[Collected data entries]

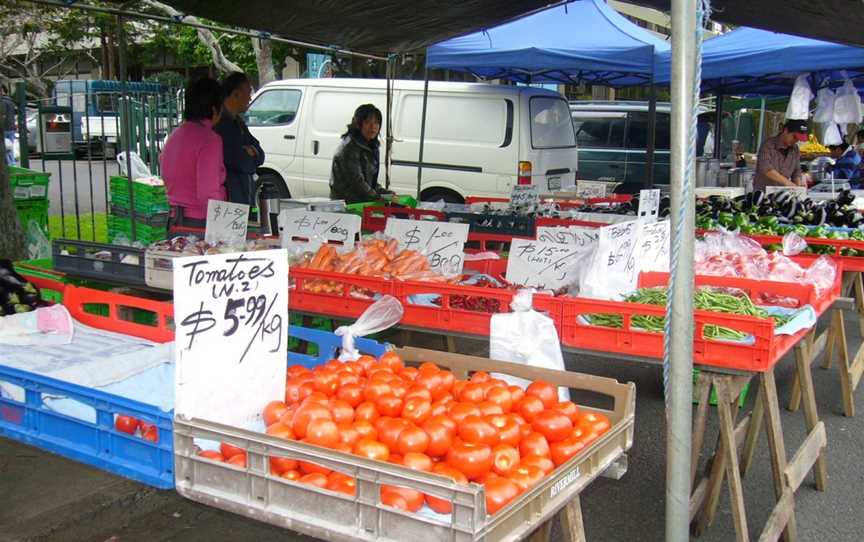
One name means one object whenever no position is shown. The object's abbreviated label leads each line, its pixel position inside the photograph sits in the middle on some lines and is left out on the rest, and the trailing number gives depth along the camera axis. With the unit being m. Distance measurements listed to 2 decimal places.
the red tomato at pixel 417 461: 2.02
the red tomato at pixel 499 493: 1.87
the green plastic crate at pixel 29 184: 7.30
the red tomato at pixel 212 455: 2.01
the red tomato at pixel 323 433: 2.09
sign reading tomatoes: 2.10
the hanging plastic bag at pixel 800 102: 10.09
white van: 10.67
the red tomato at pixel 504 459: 2.04
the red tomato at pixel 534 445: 2.17
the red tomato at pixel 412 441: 2.08
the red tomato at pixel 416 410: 2.27
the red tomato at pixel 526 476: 1.97
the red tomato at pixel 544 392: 2.46
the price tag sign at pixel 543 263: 3.90
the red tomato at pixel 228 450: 2.03
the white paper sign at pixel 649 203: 5.58
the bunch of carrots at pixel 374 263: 4.00
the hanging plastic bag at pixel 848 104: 9.95
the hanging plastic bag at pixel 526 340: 2.92
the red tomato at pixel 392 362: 2.68
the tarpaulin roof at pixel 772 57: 9.05
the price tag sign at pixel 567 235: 4.13
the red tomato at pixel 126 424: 2.16
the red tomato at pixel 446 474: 1.79
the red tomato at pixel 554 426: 2.26
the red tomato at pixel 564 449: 2.17
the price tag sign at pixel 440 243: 4.34
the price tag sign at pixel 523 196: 6.97
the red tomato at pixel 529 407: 2.37
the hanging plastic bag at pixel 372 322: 2.83
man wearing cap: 9.12
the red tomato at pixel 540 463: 2.08
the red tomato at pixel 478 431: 2.14
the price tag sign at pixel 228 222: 4.75
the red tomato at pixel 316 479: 1.90
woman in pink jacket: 5.18
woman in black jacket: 7.20
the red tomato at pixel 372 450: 2.03
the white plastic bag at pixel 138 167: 10.21
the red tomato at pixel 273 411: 2.33
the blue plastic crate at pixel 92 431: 2.06
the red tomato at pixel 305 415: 2.17
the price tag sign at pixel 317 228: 4.65
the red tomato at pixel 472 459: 2.01
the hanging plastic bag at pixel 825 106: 10.29
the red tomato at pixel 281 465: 1.98
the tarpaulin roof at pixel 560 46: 10.04
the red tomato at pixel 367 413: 2.30
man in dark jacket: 5.62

- Task brief -
The answer consists of the line holding "the hanging plastic bag at pixel 825" and every line after it up to the end of the records, word for word.

- Task output -
the hanging plastic bag at pixel 825 106: 10.29
the red tomato at pixel 281 465: 1.98
the tarpaulin roof at pixel 560 46: 10.04
the red tomato at pixel 367 413: 2.30
man in dark jacket: 5.62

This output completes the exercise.